Introduction

Pedigrees can be divided into three categories: Acyclic rooted graphs, cyclic but perfectly drawable graphs, and nondrawable cyclic graphs. The drawability of a pedigree depends on how well a given set of aesthetic goals can be met by a two-dimensional presentation.

The first category is the easiest and efficient visualisation methods have been available since the late 1970s. Among the first were Wetherell and Shannon,1 who compared two naive algorithms and a more sophisticated solution and discussed the related aesthetic criteria. Soon after, Reingold and Tilford2 responded by presenting a node positioning algorithm that could produce otherwise perfect layouts except for a minor defect in subtree positioning. A decade later, Walker II3 finally introduced an efficient algorithm that also adjusted the subtrees correctly.

Large families are likely to contain cycles (multiple matings, parents with common ancestors) and belong to one of the remaining categories. The second category was covered by Tores and Barillot,4 who presented an interval graph interpretation of perfectly drawable pedigrees. For the third category, no exact solution exists and time-consuming combinatorial optimisation is required. By contrast, our program transformes any pedigree to an acyclic graph before drawing, thus the node positioning for the first category alone needs to be solved.

Aesthetic criteria

For an optimal visualisation of ordered trees, the basic rules have been defined in the literature:

  1. 1)

    Nodes should not overlap each other.

  2. 2)

    Straight lines from children to their respective parents should not cross.

  3. 3)

    Nodes in the same generation should be placed on a straight line and the lines should be parallel.

  4. 4)

    The parents should be centred over their children.
════════════════════
** DIRECTIONS **
Please quote everything from "Large families are" down to "should not cross." in the article on drawing pedigrees above.

** COLLECTED MATERIAL **
════════════════════
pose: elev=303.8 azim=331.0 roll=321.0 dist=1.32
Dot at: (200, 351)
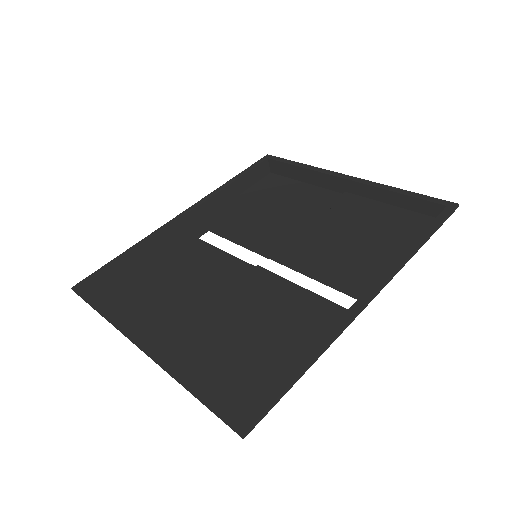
════════════════════
** FINAL RESULT **
Large families are likely to contain cycles (multiple matings, parents with common ancestors) and belong to one of the remaining categories. The second category was covered by Tores and Barillot,4 who presented an interval graph interpretation of perfectly drawable pedigrees. For the third category, no exact solution exists and time-consuming combinatorial optimisation is required. By contrast, our program transformes any pedigree to an acyclic graph before drawing, thus the node positioning for the first category alone needs to be solved.

Aesthetic criteria

For an optimal visualisation of ordered trees, the basic rules have been defined in the literature:

  1. 1)

    Nodes should not overlap each other.

  2. 2)

    Straight lines from children to their respective parents should not cross.